Les néofascistes et néonazis français peuvent remercier l’Etat de droit. Selon la chaîne Telegram du «Comité du 9 mai» (C9M), organisateur de cette marche organisée par la mouvance d’extrême droite violente tous les ans en hommage à l’un des leurs, mort accidentellement en 1994 après une course-poursuite avec la police, leur manifestation déclarée pour ce samedi 11 mai dans l’après-midi en plein cœur de Paris, interdite dans un premier temps par la préfecture de police, est finalement autorisée. Le tribunal administratif a suspendu l’interdiction estimant, selon la décision consultée par l’AFP, qu’elle portait « une atteinte grave et manifestement illégale à la liberté de manifester ».
Les équipes du préfet de police, Laurent Nuñez, estimaient que cette interdiction se justifiait afin «de prévenir les risques de désordre et les atteintes à l’ordre public». Les organisateurs, parmi lesquels des membres du Groupe Union Défense, réactivé en 2022 et adepte du coup de poing, avaient, dans la foulée, déposé un référé-liberté devant la justice et disaient avoir «toutes les raisons de croire que la manifestation sera autorisée par le tribunal administratif, à l’instar de toutes les manifestations patriotes et nationalistes qui ont récemment fait l’objet d’une tentative d’interdiction préfectorale fondée sur des motifs fallacieux».
Extrême droite
Vêtus de noirs, la plupart encagoulés ou masqués, brandissant des drapeaux noirs avec des croix celtiques, les militants néofascistes et néonazis doivent se réunir à 15 heures à Port Royal, dans le Ve arrondissement de Paris. Quelques rues plus haut, devant le Panthéon, des associations et syndicats de gauche et d’extrême gauche organisent, eux, un «village antifasciste» pour protester contre cette «mobilisation de l’extrême droite».
Cette autorisation par la justice est un coup dur pour le ministère de l’Intérieur. En 2023, les images très médiatisées de centaines de nervis vêtus de noir, et leurs slogans racistes avaient choqué. L’agression d’un photographe et les intimidations de journalistes présents pour observer le cortège avaient déclenché une vague de polémiques politiques. Le ministre de l’Intérieur, Gérald Darmanin, avait alors annoncé «l’interdiction» de toutes nouvelles manifestations «d’ultradroite, d’extrême droite». Certaines étant acceptées par la Justice. D’autres non.
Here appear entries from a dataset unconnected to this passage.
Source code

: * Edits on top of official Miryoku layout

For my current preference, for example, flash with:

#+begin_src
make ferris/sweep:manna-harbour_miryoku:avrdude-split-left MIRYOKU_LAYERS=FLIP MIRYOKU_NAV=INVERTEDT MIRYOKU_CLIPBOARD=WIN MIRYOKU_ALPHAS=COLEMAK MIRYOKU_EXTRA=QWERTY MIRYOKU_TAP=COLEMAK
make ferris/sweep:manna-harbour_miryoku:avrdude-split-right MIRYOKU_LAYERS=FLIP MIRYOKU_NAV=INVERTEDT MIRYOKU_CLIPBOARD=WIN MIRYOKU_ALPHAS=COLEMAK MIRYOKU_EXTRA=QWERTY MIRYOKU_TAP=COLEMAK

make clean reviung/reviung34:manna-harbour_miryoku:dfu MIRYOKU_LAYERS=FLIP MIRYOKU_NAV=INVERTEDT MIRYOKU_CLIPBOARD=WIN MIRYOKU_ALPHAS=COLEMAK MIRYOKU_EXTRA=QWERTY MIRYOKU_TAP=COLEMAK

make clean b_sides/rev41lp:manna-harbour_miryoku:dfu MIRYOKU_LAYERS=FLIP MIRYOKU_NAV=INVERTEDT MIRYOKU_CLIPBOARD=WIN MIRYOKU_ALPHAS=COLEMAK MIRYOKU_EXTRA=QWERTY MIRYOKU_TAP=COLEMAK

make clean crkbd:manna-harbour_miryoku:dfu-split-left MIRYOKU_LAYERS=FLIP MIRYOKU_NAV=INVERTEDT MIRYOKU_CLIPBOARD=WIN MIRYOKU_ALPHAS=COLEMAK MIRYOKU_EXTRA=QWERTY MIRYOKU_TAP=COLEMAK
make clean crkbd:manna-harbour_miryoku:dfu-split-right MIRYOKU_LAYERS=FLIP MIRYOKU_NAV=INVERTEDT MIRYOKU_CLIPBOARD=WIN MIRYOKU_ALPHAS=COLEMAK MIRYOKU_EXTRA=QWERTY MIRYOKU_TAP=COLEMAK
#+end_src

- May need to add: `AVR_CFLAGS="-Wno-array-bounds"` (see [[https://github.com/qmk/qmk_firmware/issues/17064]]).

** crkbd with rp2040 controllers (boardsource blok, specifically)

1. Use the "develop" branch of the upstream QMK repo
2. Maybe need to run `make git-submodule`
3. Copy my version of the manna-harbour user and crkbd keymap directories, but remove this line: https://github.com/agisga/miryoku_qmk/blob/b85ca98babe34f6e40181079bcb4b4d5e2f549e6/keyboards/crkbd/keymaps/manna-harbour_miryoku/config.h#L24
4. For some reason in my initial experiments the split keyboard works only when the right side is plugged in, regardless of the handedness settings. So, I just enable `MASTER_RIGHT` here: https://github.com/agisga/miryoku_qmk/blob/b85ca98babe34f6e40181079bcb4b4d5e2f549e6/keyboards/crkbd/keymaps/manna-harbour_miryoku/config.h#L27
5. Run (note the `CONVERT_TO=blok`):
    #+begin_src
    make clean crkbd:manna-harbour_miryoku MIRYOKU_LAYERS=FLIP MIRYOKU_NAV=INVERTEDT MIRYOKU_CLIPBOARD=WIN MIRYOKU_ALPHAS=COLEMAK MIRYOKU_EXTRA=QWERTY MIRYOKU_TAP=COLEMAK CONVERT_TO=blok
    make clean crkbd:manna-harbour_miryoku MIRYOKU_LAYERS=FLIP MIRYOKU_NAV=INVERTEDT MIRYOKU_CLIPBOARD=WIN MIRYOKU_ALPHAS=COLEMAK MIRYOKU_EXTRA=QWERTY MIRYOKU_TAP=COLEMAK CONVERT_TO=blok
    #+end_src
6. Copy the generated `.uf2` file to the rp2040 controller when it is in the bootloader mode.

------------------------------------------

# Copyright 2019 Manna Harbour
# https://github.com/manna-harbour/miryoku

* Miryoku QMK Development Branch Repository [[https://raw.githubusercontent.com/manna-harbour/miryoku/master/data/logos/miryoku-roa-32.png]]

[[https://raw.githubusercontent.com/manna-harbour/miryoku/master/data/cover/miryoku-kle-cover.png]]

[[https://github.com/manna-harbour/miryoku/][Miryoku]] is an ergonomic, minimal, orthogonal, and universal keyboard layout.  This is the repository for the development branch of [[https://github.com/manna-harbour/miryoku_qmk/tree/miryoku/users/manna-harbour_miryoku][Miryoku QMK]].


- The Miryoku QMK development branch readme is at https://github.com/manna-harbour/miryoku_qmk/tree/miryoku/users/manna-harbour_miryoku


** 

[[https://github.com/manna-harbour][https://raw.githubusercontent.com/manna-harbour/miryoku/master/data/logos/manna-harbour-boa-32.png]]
Des proches de Le Pen et Bardella présents ?
Verra-t-on ce samedi des proches de Marine Le Pen et de Jordan Bardella encadrer le cortège du «C9M» et de leur banderole en hommage à Sébastien Deyzieu ? Puis se recueillir au 4 de la rue des Chartreux, dans le VIe arrondissement, là où ce militant du mouvement pétainiste l’Œuvre française est tombé accidentellement d’un toit alors qu’il tentait, le 9 mai 1994, d’échapper à la police après une manifestation interdite ? L’an passé, Axel Loustau et Olivier Duguet, tous deux sont anciens trésoriers de Jeanne, le microparti de Marine Le Pen, avait fait partie des quelque 500 personnes présentes.
Figure tutélaire du GUD dans les années 90, et ami de longue date de la patronne du RN et proche du jeune président du RN, Frédéric Chatillon avait félicité en 2023 les participants au défilé et laissé entendre qu’il pourrait être présent cette année : «J’espère que les trente ans de la mort de Sébastien seront un événement majeur et je compte bien y être présent, je lui dois bien ça !» Marine Le Pen avait assuré que «si Frédéric Chatillon souhaite participer à une manifestation de cette nature, j’en tirerai, moi, les conséquences à titre personnel […] C’est une espèce de défilé provocateur en uniforme, masqué, qui est inadmissible.» A voir ce qu’elle en dira après la marche de ce samedi.
Mise à jour à 11h46 avec davantage de contexte.